“I don’t think I do; but I know I am an Agnostic. Nepenthe has unsettled all my old beliefs. If I had read it four years ago I should have refused to be confirmed. I am dying to know the author.”
“You like unbelievers, then?” said Mr. Greswold.
“I adore men who dare to doubt, who are not afraid to stand apart from their fellow-men.”
“On a bad eminence?”
“Yes, on a bad eminence. What a sweet expression! I can never understand Goethe’s Gretchen.”
“Why not?”
“How could she have cared for Faust, when she had the privilege of knowing Mephistopheles?”
Pamela Ransome had established herself in her pretty bedroom and dressing-room, and had supervised her maid while she unpacked and arranged all her belongings, before dinner-time. She came down to the drawing-room, at a quarter to eight, as thoroughly at her ease as if she had lived half her life at Enderby Manor. She was a kind of visitor who gives no trouble, and who drops into the right place instinctively. Mildred Greswold felt cheered by her presence, in spite of that ever-recurrent pang of memory which associated all young bright things with the sweet girl-child who should have grown to womanhood under that roof, and who was lying a little way off, under the ripening berries of the mountain-ash, and in the deep shadow of a century-old yew.

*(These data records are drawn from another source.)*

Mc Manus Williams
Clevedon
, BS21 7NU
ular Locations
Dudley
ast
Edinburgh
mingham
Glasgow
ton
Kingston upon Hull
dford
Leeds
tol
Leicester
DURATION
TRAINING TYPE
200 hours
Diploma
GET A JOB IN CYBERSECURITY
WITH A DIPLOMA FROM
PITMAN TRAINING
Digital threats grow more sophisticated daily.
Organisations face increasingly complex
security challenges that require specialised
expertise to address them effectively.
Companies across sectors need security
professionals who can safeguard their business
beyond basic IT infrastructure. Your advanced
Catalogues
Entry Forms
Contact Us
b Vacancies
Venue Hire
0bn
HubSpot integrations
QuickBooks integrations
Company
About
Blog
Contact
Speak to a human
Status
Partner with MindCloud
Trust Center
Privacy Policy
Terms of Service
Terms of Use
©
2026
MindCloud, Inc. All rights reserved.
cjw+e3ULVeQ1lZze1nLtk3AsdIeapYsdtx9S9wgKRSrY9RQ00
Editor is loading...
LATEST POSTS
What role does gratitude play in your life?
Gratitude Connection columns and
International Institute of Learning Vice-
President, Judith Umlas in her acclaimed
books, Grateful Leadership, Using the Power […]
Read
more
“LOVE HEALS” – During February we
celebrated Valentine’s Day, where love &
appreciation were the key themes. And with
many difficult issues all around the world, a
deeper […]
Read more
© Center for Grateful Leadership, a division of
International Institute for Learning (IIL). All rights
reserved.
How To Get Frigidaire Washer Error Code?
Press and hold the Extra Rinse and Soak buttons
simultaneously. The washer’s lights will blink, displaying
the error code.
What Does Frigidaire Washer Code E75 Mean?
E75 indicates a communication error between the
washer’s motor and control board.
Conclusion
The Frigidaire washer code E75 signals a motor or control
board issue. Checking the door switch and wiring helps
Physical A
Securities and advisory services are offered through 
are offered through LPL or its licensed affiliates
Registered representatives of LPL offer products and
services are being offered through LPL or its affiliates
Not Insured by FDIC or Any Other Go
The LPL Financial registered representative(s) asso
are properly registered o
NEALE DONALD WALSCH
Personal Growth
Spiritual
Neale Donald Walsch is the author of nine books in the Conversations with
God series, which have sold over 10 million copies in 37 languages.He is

They were very quiet in the drawing-room after dinner; Greswold reading in a nook apart, by the light of his own particular lamp; his wife bending over an embroidery-frame in her corner near the piano, where she had her own special dwarf bookcase and her work-basket, and the bonheur du jour at which she sometimes wrote letters, her own little table scattered with old family miniatures by Angelica Kaufmann, Cosway, and Ross, and antique watches in enamelled cases, and boxes of porcelain and gold and silver, every one of which had its history. Every woman who lives much at home has some such corner, where the very atmosphere is full of home thoughts. She asked her niece to play, and to go on playing as long as she liked; and Pamela, pleased with the touch of the Broadwood grand, rang the changes upon Chopin, Schumann, Raff, and Brahm, choosing those compositions which least jarred upon the atmosphere of studious repose.